One benefit that can arise from virtual learning is that students may be more relaxed in the comfort of their homes, thereby defeating any anxiety they have that may be aroused being in the physical school building. Often, students, especially those new to the school, have trouble focusing because they are so nervous about being in a new environment. This can make learning much more difficult for them, so being at home may suppress these feelings and allow them to better comprehend their information.

Many advantages of virtual learning have been experienced by many OH students. Senior Brooke Sefton asserts that virtual learning has allowed her “to learn at [her] own pace” and has “broadened [her] ability to understand and comprehend the curriculum.” As school has been more personalizable than ever before, Sefton’s comments most likely align with other students.

While several advantages do exist, it is impossible to ignore all of the drawbacks that result from learning online has on one’s capability to comprehend their schoolwork.

When learning from home, students have a myriad of distractions available to them. In brick and mortar, students are not able to use their phones during class or watch television. At home, however, these things are available to students. Nothing is stopping them from sitting back and playing video games during a teacher’s lecture. Sure, it’s their choice to do so, but the opportunity being available is enough to decrease the attention span of students and their ability to learn.

OH senior Josh Jacobowitz, touches on the availability of distractions as he believes that “virtual learning has hindered student’s learning capabilities.” After being back in the classroom for only a few days, Jacobowitz realized just how much students truly miss by learning virtually.
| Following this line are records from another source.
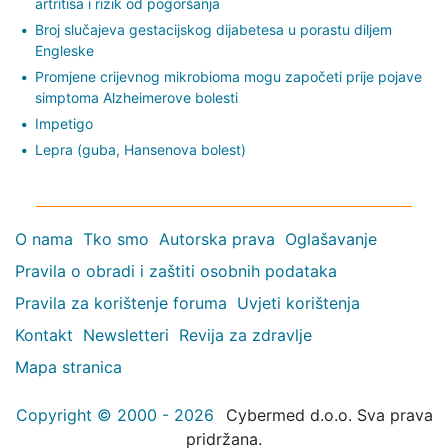
artritisa i rizik od pogoršanja
Broj slučajeva gestacijskog dijabetesa u porastu diljem
Engleske
Promjene crijevnog mikrobioma mogu započeti prije pojave
simptoma Alzheimerove bolesti
Impetigo
Lepra (guba, Hansenova bolest)
O nama
Tko smo
Autorska prava
Oglašavanje
Pravila o obradi i zaštiti osobnih podataka
Pravila za korištenje foruma
Uvjeti korištenja
Kontakt
Newsletteri
Revija za zdravlje
Mapa stranica
Copyright © 2000 - 2026
Cybermed d.o.o. Sva prava
pridržana.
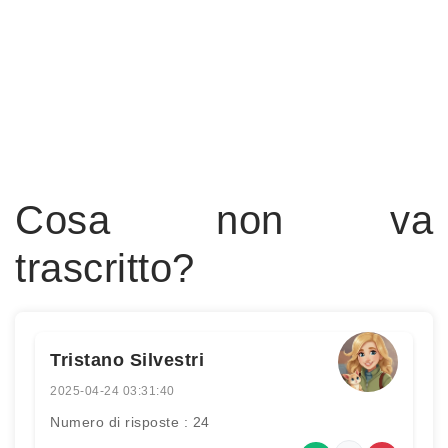
Cosa non va
trascritto?
Tristano Silvestri
2025-04-24 03:31:40
Numero di risposte : 24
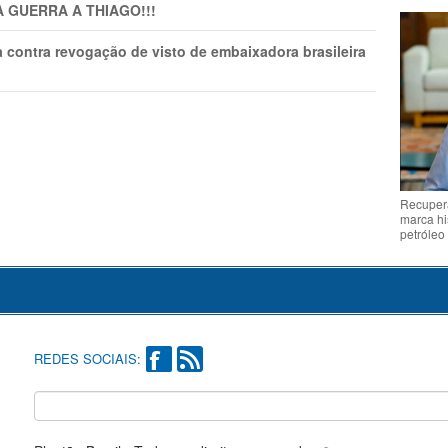
A GUERRA A THIAGO!!!
 contra revogação de visto de embaixadora brasileira
Recupera
marca hi
petróleo
REDES SOCIAIS:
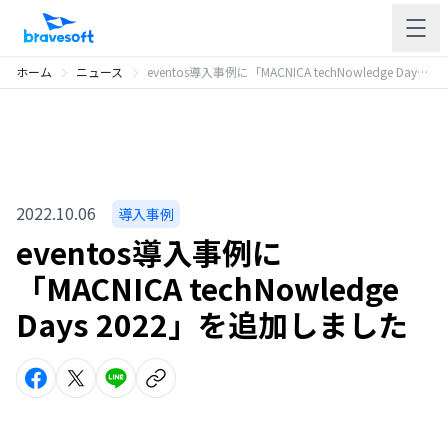
ホーム
ニュース
eventos導入事例に「MACNICA techNowledge Days 2022」を追加しました
2022.10.06
導入事例
eventos導入事例に
「MACNICA techNowledge
Days 2022」を追加しました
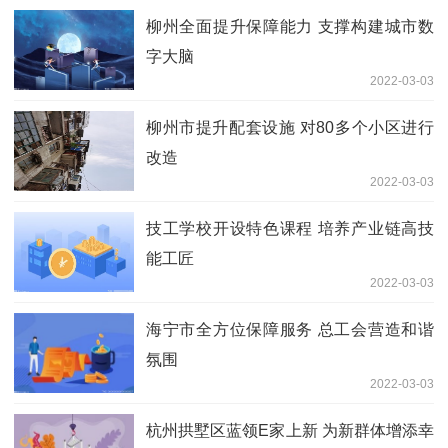
柳州全面提升保障能力 支撑构建城市数
字大脑
2022-03-03
柳州市提升配套设施 对80多个小区进行
改造
2022-03-03
技工学校开设特色课程 培养产业链高技
能工匠
2022-03-03
海宁市全方位保障服务 总工会营造和谐
氛围
2022-03-03
杭州拱墅区蓝领E家上新 为新群体增添幸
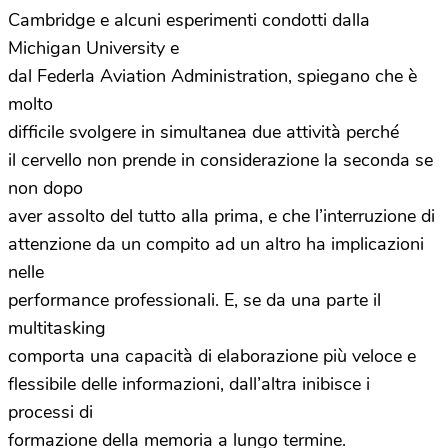
Cambridge e alcuni esperimenti condotti dalla
Michigan University e
dal Federla Aviation Administration, spiegano che è
molto
difficile svolgere in simultanea due attività perché
il cervello non prende in considerazione la seconda se
non dopo
aver assolto del tutto alla prima, e che l’interruzione di
attenzione da un compito ad un altro ha implicazioni
nelle
performance professionali. E, se da una parte il
multitasking
comporta una capacità di elaborazione più veloce e
flessibile delle informazioni, dall’altra inibisce i
processi di
formazione della memoria a lungo termine.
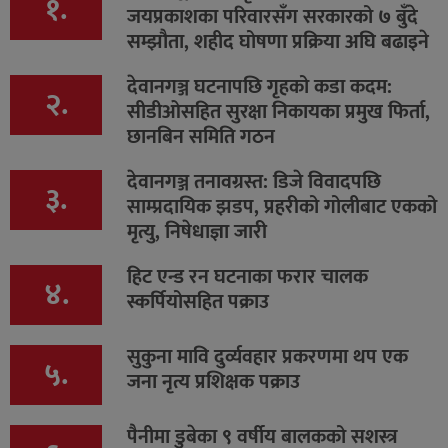
१.
जयप्रकाशका परिवारसँग सरकारको ७ बुँदे
सम्झौता, शहीद घोषणा प्रक्रिया अघि बढाइने
देवानगञ्ज घटनापछि गृहको कडा कदम:
२.
सीडीओसहित सुरक्षा निकायका प्रमुख फिर्ता,
छानबिन समिति गठन
देवानगञ्ज तनावग्रस्त: डिजे विवादपछि
३.
साम्प्रदायिक झडप, प्रहरीको गोलीबाट एकको
मृत्यु, निषेधाज्ञा जारी
हिट एन्ड रन घटनाका फरार चालक
४.
स्कर्पियोसहित पक्राउ
सुकुना मावि दुर्व्यवहार प्रकरणमा थप एक
५.
जना नृत्य प्रशिक्षक पक्राउ
पैनीमा डुबेका ९ वर्षीय बालकको सशस्त्र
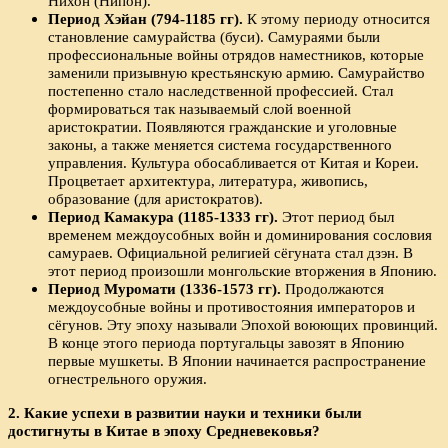
Нихон (Нипон).
Период Хэйан (794-1185 гг).
К этому периоду относится
становление самурайства (буси). Самураями были
профессиональные войны отрядов наместников, которые
заменили призывную крестьянскую армию. Самурайство
постепенно стало наследственной профессией. Стал
формироваться так называемый слой военной
аристократии. Появляются гражданские и уголовные
законы, а также меняется система государственного
управления. Культура обосабливается от Китая и Кореи.
Процветает архитектура, литература, живопись,
образование (для аристократов).
Период Камакура
(1185-1333 гг).
Этот период был
временем междоусобных войн и доминирования сословия
самураев. Официальной религией сёгуната стал дзэн. В
этот период произошли монгольские вторжения в Японию.
Период Муромати
(1336-1573 гг).
Продолжаются
междоусобные войны и противостояния императоров и
сёгунов. Эту эпоху называли Эпохой воюющих провинций.
В конце этого периода португальцы завозят в Японию
первые мушкеты. В Японии начинается распространение
огнестрельного оружия.
2. Какие успехи в развитии науки и техники были
достигнуты в Китае в эпоху Средневековья?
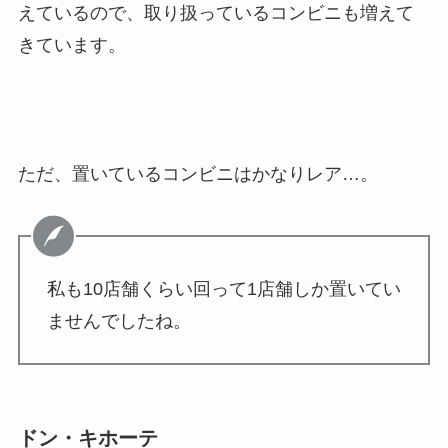
えているので、取り扱っているコンビニも増えて
きています。
ただ、置いているコンビニはかなりレア…。
私も10店舗くらい回って1店舗しか置いてい
ませんでしたね。
ドン・キホーテ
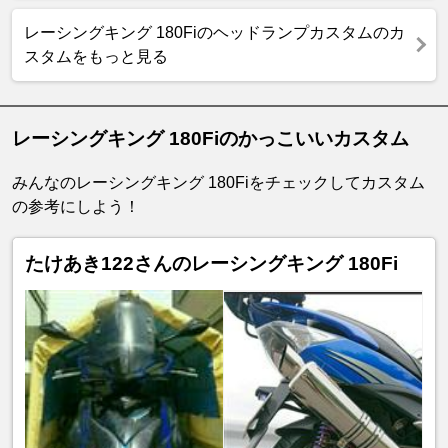
レーシングキング 180Fiのヘッドランプカスタムのカ
スタムをもっと見る
レーシングキング 180Fiのかっこいいカスタム
みんなのレーシングキング 180Fiをチェックしてカスタム
の参考にしよう！
たけあき122さんのレーシングキング 180Fi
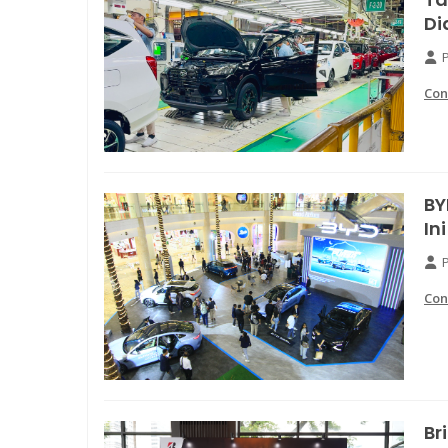
Di
Con
BY
In
Con
Br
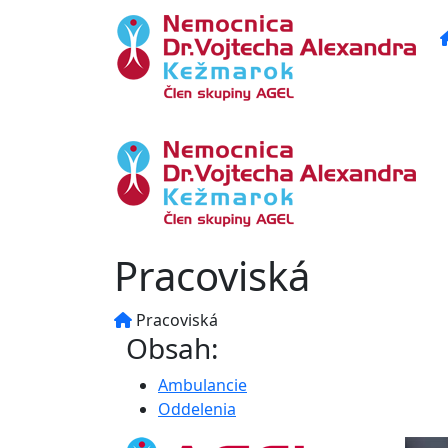
Pracoviská
Pracoviská
Obsah:
Ambulancie
Oddelenia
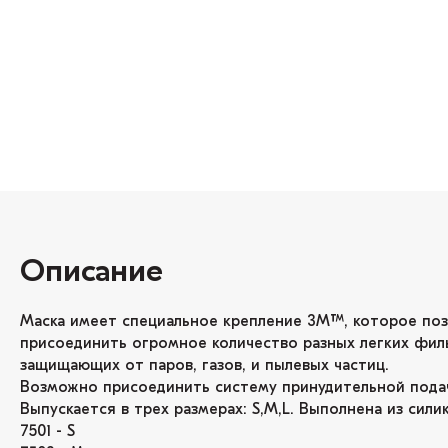
Описание
Маска имеет специальное крепление 3M™, которое по
присоединить огромное количество разных легких фил
защищающих от паров, газов, и пылевых частиц.
Возможно присоединить систему принудительной подач
Выпускается в трех размерах: S,M,L. Выполнена из сили
7501 - S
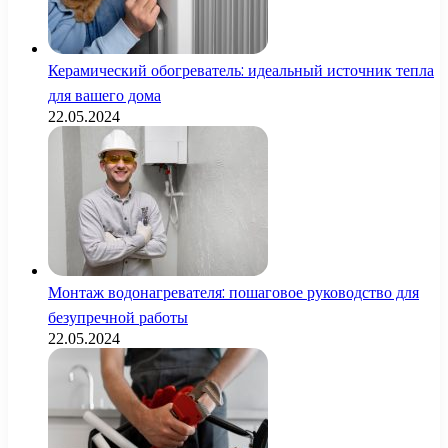
Керамический обогреватель: идеальный источник тепла
для вашего дома
22.05.2024
Монтаж водонагревателя: пошаговое руководство для
безупречной работы
22.05.2024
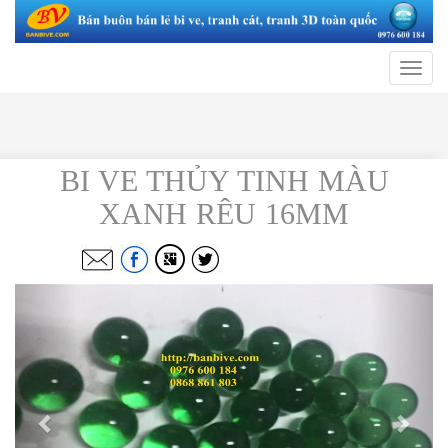
Toggle
navigat
BI VE THỦY TINH MÀU
XANH RÊU 16MM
Another obvious flaw with virtual learning is that student’s don’t have an equal opportunity to ask questions as they would in physical class. Although Google Meet allows students to raise their hand and ask clarifying questions, some could easily feel reluctant to do so due to possible embarrassment of interrupting the class. In today’s world, students can’t be faulted for such a problem; however, it still exists and continues to inhibit students from learning at their full potential.

One noticeably helpful thing many teachers have done to help students is after school Google Meet sessions for students to ask any questions that they may have avoided asking during class time. Teachers in the OH Math Department have been prime examples of those who have enhanced the understanding of their students through this practice.

An anonymous junior attributes an easier learning process to the efforts of many teachers saying that although it was hard to obtain knowledge at first, it became adaptable after getting used to it. A mutual understanding and appreciation between teachers and students presents a bright future for virtual learning, however long that may last.

As students prepare for the rest of the school year, both the advantages and disadvantages of virtual learning should be understood. Students should be able to have success in brick and mortar and virtual. In the end, however, it’s really up to the student to buckle down and do their best to learn during this unique and unreal time.